INSTRUCTIONS FOR THE TASK ▸ Of all the entries below, retype only the lines from the one with "(395, 703) none -> [773,426,836,438] 90.1% to" through the one with "[96,82,156,100] Clojure -> (71, 114) none", exactly as they appear.

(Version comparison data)
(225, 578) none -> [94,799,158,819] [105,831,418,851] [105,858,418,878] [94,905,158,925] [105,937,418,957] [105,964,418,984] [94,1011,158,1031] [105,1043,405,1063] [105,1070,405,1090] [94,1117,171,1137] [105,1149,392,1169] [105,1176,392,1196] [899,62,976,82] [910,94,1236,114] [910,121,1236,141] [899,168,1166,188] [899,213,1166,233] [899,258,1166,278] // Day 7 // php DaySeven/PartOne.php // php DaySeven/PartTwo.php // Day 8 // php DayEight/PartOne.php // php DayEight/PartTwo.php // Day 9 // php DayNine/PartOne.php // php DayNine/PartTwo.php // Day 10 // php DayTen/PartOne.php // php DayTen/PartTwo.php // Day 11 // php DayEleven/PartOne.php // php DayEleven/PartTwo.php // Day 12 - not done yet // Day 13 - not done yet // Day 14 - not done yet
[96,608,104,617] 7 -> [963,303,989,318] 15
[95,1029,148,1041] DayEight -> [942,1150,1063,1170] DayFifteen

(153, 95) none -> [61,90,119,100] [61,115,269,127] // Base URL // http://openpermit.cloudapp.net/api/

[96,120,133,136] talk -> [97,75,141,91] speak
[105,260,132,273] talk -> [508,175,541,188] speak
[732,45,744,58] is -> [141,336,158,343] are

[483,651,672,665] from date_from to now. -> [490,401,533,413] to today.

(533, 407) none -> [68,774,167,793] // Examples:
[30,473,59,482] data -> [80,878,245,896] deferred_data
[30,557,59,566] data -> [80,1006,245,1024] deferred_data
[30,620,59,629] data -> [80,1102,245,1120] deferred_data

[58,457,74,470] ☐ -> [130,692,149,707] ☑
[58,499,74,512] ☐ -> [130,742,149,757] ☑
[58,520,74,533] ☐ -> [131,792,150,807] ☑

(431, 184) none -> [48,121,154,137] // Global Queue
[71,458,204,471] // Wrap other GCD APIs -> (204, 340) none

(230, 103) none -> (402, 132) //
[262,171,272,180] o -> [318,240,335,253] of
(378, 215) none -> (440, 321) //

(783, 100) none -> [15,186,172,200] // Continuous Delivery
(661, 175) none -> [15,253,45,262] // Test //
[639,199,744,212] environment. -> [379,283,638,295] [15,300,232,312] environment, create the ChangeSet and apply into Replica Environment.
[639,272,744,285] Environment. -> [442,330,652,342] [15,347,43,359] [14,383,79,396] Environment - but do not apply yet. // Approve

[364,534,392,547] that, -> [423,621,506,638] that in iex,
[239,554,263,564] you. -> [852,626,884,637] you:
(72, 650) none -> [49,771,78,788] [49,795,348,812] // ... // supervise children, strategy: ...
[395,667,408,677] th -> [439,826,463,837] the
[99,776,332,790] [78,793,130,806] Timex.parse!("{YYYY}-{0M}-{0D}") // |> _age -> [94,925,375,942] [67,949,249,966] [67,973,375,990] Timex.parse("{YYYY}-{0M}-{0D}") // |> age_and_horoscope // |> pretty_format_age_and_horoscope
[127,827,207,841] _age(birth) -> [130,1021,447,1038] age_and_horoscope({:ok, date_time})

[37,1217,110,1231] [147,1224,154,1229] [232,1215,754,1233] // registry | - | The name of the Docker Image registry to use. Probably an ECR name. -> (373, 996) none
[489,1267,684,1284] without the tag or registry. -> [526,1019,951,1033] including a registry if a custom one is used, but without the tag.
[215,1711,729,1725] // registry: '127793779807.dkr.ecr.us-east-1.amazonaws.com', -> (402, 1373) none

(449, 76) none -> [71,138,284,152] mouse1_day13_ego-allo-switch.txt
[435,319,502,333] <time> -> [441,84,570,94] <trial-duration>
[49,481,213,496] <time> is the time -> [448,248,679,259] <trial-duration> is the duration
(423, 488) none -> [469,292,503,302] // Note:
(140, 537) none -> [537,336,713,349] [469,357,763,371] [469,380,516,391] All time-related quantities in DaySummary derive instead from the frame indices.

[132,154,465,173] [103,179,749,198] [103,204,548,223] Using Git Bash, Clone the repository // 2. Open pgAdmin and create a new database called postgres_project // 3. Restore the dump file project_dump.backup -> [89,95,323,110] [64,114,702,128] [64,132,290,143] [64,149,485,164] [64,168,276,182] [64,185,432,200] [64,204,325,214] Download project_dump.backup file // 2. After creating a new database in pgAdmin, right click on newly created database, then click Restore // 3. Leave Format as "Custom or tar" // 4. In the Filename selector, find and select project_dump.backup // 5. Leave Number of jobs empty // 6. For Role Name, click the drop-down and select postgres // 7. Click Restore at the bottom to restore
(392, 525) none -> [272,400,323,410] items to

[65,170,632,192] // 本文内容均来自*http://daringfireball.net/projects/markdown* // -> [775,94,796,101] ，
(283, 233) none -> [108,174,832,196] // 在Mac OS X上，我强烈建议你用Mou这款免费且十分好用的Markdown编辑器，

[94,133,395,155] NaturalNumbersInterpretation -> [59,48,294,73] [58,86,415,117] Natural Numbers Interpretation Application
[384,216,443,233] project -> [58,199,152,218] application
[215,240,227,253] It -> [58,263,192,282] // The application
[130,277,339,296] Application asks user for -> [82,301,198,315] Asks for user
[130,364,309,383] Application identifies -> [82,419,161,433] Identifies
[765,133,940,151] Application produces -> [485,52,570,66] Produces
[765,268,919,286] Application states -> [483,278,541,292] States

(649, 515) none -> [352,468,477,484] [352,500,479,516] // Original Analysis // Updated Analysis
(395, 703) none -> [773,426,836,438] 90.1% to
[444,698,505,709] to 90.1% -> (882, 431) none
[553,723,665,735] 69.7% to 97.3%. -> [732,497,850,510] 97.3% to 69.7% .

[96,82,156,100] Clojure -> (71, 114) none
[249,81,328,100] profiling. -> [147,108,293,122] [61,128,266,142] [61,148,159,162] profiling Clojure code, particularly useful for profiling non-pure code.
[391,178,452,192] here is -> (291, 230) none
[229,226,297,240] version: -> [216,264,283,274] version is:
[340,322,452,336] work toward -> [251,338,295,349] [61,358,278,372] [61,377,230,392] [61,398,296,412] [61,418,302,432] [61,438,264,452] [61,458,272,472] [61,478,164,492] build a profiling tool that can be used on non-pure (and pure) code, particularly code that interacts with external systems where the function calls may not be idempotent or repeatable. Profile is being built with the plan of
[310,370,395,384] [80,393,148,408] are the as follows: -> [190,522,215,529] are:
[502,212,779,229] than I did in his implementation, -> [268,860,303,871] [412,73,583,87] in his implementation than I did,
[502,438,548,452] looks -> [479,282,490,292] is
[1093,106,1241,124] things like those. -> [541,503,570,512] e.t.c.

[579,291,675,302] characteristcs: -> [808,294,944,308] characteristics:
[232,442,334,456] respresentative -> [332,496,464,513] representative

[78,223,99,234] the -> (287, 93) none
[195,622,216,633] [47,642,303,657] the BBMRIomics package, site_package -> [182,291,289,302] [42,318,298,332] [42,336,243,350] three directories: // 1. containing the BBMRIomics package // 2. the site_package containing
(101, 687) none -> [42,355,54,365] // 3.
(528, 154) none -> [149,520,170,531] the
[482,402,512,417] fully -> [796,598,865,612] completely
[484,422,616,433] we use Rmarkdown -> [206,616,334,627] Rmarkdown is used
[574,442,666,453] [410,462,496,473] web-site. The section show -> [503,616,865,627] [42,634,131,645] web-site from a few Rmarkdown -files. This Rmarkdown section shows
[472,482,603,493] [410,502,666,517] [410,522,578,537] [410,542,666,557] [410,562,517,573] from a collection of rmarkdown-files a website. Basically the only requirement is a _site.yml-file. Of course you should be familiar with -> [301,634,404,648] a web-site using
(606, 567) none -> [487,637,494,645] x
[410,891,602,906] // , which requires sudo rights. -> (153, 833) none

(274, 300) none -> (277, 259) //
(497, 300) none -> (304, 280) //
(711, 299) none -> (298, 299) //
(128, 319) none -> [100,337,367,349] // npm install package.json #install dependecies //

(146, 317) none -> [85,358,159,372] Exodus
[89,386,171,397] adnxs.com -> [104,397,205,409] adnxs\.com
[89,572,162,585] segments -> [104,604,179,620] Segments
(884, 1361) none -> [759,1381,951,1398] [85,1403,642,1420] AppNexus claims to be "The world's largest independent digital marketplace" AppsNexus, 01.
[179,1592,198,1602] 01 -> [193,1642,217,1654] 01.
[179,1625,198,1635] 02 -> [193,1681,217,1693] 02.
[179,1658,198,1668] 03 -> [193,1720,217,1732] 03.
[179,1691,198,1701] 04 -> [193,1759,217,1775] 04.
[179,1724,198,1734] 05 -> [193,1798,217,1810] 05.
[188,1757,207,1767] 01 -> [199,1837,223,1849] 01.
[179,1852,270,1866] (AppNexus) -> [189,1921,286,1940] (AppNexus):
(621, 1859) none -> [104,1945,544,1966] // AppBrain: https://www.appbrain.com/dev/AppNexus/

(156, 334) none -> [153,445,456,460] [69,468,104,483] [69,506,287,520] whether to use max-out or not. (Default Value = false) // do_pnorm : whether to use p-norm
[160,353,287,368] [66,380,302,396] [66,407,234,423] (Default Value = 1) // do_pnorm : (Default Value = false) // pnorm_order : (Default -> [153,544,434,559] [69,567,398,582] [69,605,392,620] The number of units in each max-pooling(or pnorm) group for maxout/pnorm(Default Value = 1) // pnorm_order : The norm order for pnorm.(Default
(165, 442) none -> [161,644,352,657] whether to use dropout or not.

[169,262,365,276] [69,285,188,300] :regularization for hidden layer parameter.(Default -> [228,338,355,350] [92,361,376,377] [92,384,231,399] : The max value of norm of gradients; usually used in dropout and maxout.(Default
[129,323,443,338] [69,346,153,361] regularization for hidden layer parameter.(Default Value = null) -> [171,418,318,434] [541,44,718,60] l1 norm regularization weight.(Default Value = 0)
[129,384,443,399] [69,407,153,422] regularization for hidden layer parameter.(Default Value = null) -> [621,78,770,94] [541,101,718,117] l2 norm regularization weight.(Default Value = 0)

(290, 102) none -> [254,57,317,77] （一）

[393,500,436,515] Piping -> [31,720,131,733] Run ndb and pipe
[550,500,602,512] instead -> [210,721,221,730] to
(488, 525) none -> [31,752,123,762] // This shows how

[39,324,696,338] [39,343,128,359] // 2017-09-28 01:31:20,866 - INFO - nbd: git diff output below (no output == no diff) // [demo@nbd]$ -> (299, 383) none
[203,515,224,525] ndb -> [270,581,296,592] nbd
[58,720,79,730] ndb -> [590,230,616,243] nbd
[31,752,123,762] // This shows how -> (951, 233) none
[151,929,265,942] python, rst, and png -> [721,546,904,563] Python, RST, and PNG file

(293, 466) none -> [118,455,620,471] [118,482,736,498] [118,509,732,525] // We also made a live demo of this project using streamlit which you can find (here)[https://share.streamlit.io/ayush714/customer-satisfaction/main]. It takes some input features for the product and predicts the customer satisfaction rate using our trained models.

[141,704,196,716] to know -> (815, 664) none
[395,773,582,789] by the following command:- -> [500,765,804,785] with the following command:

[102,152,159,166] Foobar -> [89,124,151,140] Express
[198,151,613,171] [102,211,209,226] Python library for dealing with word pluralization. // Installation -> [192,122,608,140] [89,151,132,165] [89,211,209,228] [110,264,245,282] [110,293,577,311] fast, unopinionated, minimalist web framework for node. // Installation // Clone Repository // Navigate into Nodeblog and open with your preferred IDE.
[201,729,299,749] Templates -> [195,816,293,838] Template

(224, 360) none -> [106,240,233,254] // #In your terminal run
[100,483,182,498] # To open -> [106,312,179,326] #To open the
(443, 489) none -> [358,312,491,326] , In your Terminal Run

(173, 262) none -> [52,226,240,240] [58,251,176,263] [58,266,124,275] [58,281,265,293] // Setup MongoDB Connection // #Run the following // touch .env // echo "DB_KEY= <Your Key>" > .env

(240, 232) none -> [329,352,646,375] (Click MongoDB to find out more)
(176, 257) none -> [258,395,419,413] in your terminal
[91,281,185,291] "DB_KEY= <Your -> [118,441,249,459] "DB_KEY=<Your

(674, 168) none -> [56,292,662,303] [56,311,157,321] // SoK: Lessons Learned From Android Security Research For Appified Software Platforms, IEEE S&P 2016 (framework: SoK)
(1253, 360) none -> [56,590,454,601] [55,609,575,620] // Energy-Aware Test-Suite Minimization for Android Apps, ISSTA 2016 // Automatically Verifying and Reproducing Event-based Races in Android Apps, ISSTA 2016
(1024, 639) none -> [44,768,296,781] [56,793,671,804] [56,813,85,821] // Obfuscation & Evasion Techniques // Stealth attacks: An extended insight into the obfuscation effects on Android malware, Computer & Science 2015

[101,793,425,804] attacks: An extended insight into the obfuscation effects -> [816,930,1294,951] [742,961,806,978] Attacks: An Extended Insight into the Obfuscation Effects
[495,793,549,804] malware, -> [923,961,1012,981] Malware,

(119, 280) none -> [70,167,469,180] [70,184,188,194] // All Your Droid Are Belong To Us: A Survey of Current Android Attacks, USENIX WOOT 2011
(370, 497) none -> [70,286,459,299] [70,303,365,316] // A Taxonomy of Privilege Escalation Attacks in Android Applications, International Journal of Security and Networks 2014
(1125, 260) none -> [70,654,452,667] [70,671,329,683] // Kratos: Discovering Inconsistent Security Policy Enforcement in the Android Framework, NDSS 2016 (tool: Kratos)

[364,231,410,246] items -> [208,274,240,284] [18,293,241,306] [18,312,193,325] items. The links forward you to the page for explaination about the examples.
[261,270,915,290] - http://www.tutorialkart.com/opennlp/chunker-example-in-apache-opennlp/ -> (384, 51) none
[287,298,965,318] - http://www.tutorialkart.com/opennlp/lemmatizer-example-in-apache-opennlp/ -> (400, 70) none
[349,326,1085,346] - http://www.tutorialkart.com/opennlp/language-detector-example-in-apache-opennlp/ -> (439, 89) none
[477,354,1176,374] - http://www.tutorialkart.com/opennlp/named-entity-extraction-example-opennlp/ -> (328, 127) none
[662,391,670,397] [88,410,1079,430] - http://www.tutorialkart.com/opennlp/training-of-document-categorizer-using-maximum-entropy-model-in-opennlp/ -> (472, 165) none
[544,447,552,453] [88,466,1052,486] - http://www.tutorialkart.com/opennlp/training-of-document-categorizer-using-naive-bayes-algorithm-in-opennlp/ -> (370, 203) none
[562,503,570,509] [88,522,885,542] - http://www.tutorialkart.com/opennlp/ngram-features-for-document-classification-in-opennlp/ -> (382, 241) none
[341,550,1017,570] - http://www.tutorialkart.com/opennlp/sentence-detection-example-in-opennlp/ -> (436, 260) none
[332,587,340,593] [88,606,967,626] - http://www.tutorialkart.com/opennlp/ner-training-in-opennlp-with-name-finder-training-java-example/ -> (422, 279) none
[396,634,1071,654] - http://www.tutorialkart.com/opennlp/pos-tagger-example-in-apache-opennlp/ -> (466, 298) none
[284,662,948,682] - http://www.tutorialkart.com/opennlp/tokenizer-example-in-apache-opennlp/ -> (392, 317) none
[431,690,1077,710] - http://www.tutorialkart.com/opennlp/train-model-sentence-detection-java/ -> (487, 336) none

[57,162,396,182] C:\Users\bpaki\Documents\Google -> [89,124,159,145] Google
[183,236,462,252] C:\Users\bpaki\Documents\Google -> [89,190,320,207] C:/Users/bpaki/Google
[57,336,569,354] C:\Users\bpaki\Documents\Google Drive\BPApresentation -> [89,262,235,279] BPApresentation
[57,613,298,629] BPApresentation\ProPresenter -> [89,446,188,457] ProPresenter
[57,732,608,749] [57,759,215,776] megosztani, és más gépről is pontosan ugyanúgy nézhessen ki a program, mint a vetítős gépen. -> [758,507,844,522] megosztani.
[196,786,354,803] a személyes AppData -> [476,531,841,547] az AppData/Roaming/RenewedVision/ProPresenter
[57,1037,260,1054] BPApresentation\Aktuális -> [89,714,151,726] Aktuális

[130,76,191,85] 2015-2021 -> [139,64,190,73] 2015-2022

ANSWER SECTION ▸
(395, 703) none -> [773,426,836,438] 90.1% to
[444,698,505,709] to 90.1% -> (882, 431) none
[553,723,665,735] 69.7% to 97.3%. -> [732,497,850,510] 97.3% to 69.7% .

[96,82,156,100] Clojure -> (71, 114) none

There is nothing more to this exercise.